The two had been arrested in early 1895 for peddling whiskey to Indians and stealing horses. The first time they posted bond and continued their business. Not long after that they were arrested twice but escaped from jail.
Stevenson was helped in her escape by Frank Wilson, a “rounder from Pawnee.” He sold whiskey to the Osage. She joined his bootleg operation. She did domestic work by day and then changed to men’s apparel and posed as a tramp to sell whiskey to the Osage at night. This worked for six months until she and Wilson were arrested in June 1895.
She was sentenced to six months in the federal jail in Guthrie, Oklahoma, on July 5. However, she escaped jail and found McDoulet. Their whiskey peddling only lasted another month until a four-man posse located them Aug. 18. Stevenson was arrested by Sheriff Lake near Pawnee. That evening, he stopped in Pawnee to eat at a restaurant. He posted a guard at the front door. Stevenson bolted out the back door, stripped off her dress, mounted the lawman’s horse and fled into the night. Despite shots in her direction, she escaped unharmed. She joined McDoulet at the ranch where McDoulet had been hiding. Newspapers mocked the sheriff’s failure.
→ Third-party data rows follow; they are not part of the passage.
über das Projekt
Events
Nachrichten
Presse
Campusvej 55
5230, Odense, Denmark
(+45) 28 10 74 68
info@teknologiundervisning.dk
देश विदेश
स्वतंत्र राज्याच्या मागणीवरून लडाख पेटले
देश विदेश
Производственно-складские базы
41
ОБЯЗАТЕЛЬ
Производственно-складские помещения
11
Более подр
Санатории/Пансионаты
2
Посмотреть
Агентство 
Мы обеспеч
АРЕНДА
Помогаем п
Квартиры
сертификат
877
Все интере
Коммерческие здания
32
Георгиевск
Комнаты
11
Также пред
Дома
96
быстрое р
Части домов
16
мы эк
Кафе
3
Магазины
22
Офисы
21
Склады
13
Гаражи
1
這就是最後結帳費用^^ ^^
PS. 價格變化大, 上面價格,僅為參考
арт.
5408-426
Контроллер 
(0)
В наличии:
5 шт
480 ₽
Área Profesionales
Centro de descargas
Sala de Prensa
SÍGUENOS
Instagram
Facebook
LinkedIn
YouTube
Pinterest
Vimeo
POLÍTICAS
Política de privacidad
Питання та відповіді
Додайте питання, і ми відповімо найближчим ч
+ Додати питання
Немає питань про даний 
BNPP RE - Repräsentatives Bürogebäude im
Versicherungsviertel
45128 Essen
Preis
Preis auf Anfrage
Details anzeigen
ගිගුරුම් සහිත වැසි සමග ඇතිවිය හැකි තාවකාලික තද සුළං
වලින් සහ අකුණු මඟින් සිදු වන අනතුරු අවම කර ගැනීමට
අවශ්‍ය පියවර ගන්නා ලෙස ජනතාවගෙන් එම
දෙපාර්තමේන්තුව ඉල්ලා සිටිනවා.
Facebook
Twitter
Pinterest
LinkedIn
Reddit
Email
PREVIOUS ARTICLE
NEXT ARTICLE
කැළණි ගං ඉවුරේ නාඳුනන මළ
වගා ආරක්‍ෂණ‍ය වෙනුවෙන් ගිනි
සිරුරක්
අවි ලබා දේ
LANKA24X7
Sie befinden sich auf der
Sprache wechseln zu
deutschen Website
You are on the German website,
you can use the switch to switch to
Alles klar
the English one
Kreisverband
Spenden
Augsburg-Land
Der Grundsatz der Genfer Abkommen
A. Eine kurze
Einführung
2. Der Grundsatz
On Aug. 25, the girls were discovered at the ranch. They put up a fight and shots were fired before surrendering. After their arrest, they complained that “if they had known there were only four officers surrounding them, they would have fought their way out.”
Newspapers reported the Department of Justice was somewhat perplexed at how to deal with the teenage girls. While officials considered their options, a reporter was allowed to talk with them. McDoulet said she was “past redemption” and would return to crime when released. He described her as “large for her age, but possesses a pretty face, something the Midkiff girl cannot boast of.” Whereas, “the Midkiff girl sits in the federal jail and sulks and is afraid to look into a mirror for fear of cracking it.” A newspaper said Stevenson was “a splendid sample of the new woman in a depraved line.”
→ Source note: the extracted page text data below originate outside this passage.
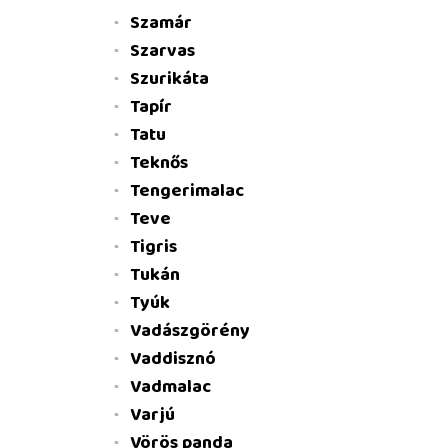
Szamár
Szarvas
Szurikáta
Tapír
Tatu
Teknős
Tengerimalac
Teve
Tigris
Tukán
Tyúk
Vadászgörény
Vaddisznó
Vadmalac
Varjú
Vörös panda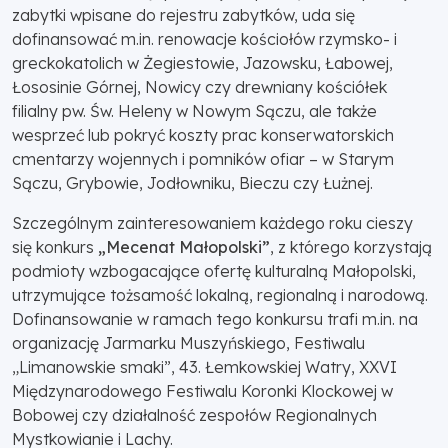
zabytki wpisane do rejestru zabytków, uda się
dofinansować m.in. renowacje kościołów rzymsko- i
greckokatolich w Żegiestowie, Jazowsku, Łabowej,
Łososinie Górnej, Nowicy czy drewniany kościółek
filialny pw. Św. Heleny w Nowym Sączu, ale także
wesprzeć lub pokryć koszty prac konserwatorskich
cmentarzy wojennych i pomników ofiar – w Starym
Sączu, Grybowie, Jodłowniku, Bieczu czy Łużnej.
Szczególnym zainteresowaniem każdego roku cieszy
się konkurs
„Mecenat Małopolski”
, z którego korzystają
podmioty wzbogacające ofertę kulturalną Małopolski,
utrzymujące tożsamość lokalną, regionalną i narodową.
Dofinansowanie w ramach tego konkursu trafi m.in. na
organizację Jarmarku Muszyńskiego, Festiwalu
„Limanowskie smaki”, 43. Łemkowskiej Watry, XXVI
Międzynarodowego Festiwalu Koronki Klockowej w
Bobowej czy działalność zespołów Regionalnych
Mystkowianie i Lachy.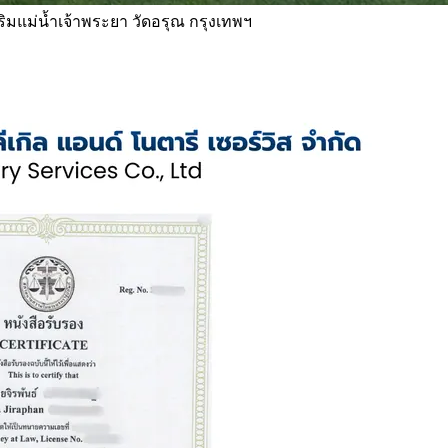
 ริมแม่น้ำเจ้าพระยา วัดอรุณ กรุงเทพฯ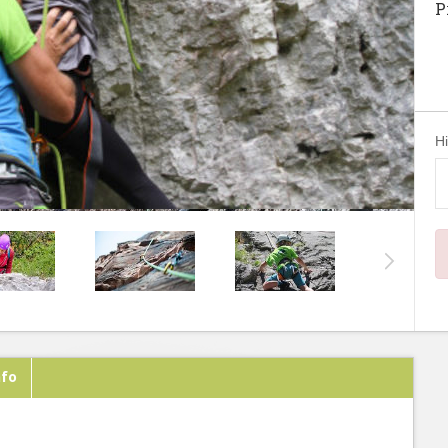
P
H
nfo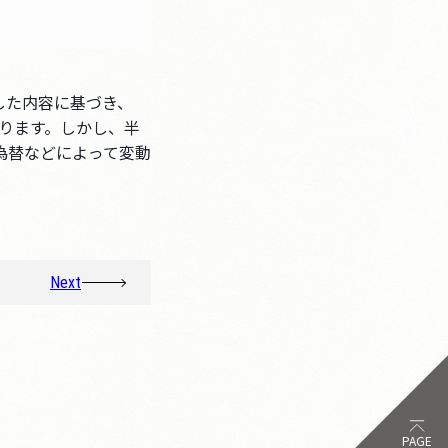
した内容に基づき、
おります。しかし、半
為替などによって変動
Next
PAGE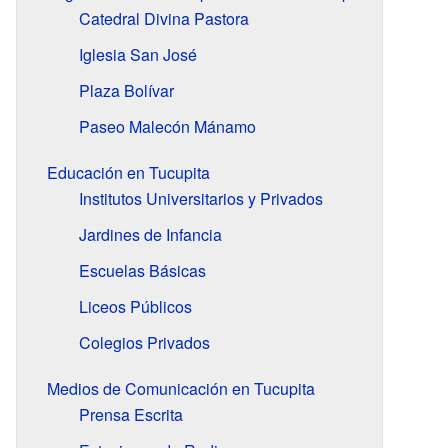
Catedral Divina Pastora
Iglesia San José
Plaza Bolívar
Paseo Malecón Mánamo
Educación en Tucupita
Institutos Universitarios y Privados
Jardines de Infancia
Escuelas Básicas
Liceos Públicos
Colegios Privados
Medios de Comunicación en Tucupita
Prensa Escrita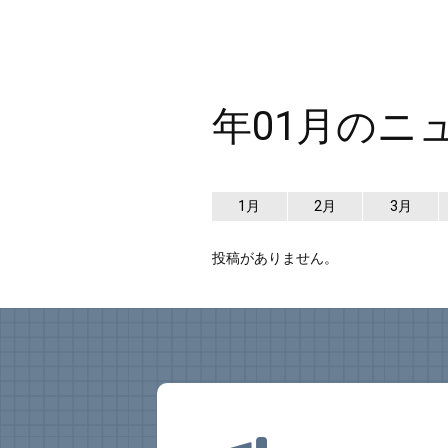
年01月のニ
1月
2月
3月
投稿がありません。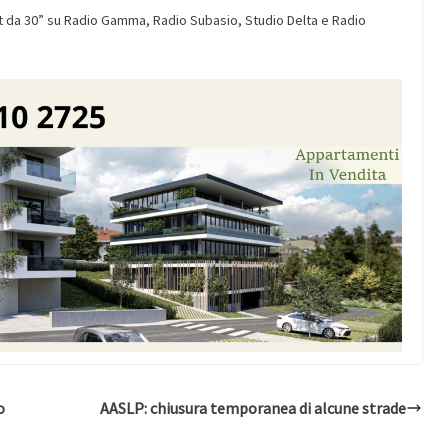
 da 30” su Radio Gamma, Radio Subasio, Studio Delta e Radio
o
AASLP: chiusura temporanea di alcune strade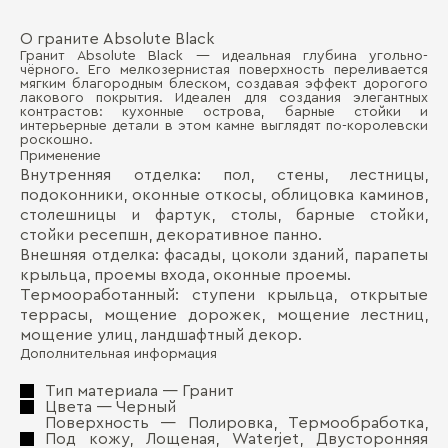
О граните Absolute Black
Пр
Д
Гранит Absolute Black — идеальная глубина угольно-
чёрного. Его мелкозернистая поверхность переливается
Пл
мягким благородным блеском, создавая эффект дорогого
П
лакового покрытия. Идеален для создания элегантных
контрастов: кухонные острова, барные стойки и
Во
интерьерные детали в этом камне выглядят по-королевски
роскошно.
Мо
Применение
Внутренняя отделка: пол, стены, лестницы,
Те
подоконники, оконные откосы, облицовка каминов,
столешницы и фартук, столы, барные стойки,
Ки
стойки ресепшн, декоративное панно.
Внешняя отделка: фасады, цоколи зданий, парапеты
крыльца, проемы входа, оконные проемы.
Бо
Термооработанный: ступени крыльца, открытые
террасы, мощение дорожек, мощение лестниц,
мощение улиц, ландшафтный декор.
Дополнительная информация
Тип материала — Гранит
Цвета — Черный
Поверхность — Полировка, Термообработка,
Под кожу, Лощеная, Waterjet, Двусторонняя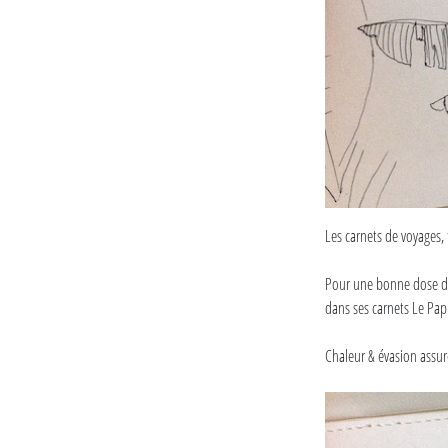
Les carnets de voyages, t
Pour une bonne dose de 
dans ses carnets Le Papi
Chaleur & évasion assur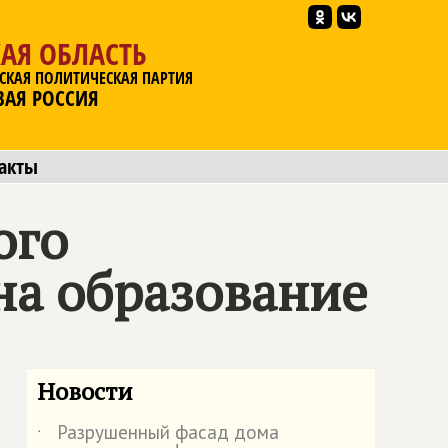
АЯ ОБЛАСТЬ
СКАЯ ПОЛИТИЧЕСКАЯ ПАРТИЯ
ВАЯ РОССИЯ
акты
ого
на образование
Новости
Разрушенный фасад дома
˙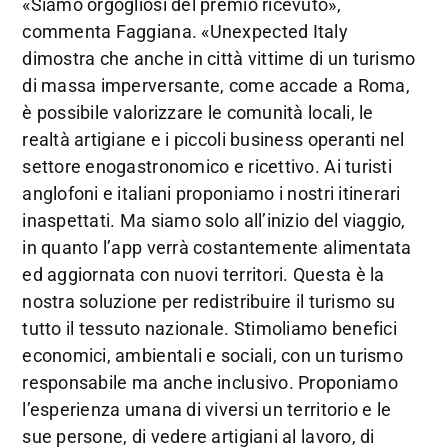
«Siamo orgogliosi del premio ricevuto»,
commenta Faggiana. «Unexpected Italy
dimostra che anche in città vittime di un turismo
di massa imperversante, come accade a Roma,
è possibile valorizzare le comunità locali, le
realtà artigiane e i piccoli business operanti nel
settore enogastronomico e ricettivo. Ai turisti
anglofoni e italiani proponiamo i nostri itinerari
inaspettati. Ma siamo solo all’inizio del viaggio,
in quanto l’app verrà costantemente alimentata
ed aggiornata con nuovi territori. Questa è la
nostra soluzione per redistribuire il turismo su
tutto il tessuto nazionale. Stimoliamo benefici
economici, ambientali e sociali, con un turismo
responsabile ma anche inclusivo. Proponiamo
l’esperienza umana di viversi un territorio e le
sue persone, di vedere artigiani al lavoro, di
McDoulet was committed to reform school in South Farmington, Massachusetts, and left on Sept. 5. Stevenson had to stay to testify as a witness in the Patsy Alred murder trial. Jennie was convicted of horse stealing and sentenced to two years in the Massachusetts Reformatory prison in Sherborn.
McDoulet was paroled just a few months into her one-year sentence due to poor health. Two stories circulated about her fate. One said she refused to return to Oklahoma lest she go back to crime. Instead, she worked as a domestic in Massachussets and later New York, where it is said she died of consumption, or tuberculosis. In the other story, she eventually returned to Oklahoma, married, had two children, then divorced. She married J.W. Roach and lived quietly until her death at age 94.
Stevenson entered the reformatory in November 1895. She was released in October 1896 for good behavior. She returned to her parents in Sinnett and disappeared from history.
Their story was the basis for the 1980 film, “Cattle Annie and Little Britches.” It starred Amanda Plummer, Diane Lane and Burt Lancaster. Almost as romanticized as dime novels, it bore only tenuous ties to their real lives.
After falling in love with romanticized tales of outlaw life, the girls learned over their two-year crime spree it was not that romantic. Gangs fell apart due to deaths, internal strife or arrests. Yet they proved to be just as adept as men at crime. But life on the run could not sustain the allure dime novels held out and both women chose the path of reformation upon release.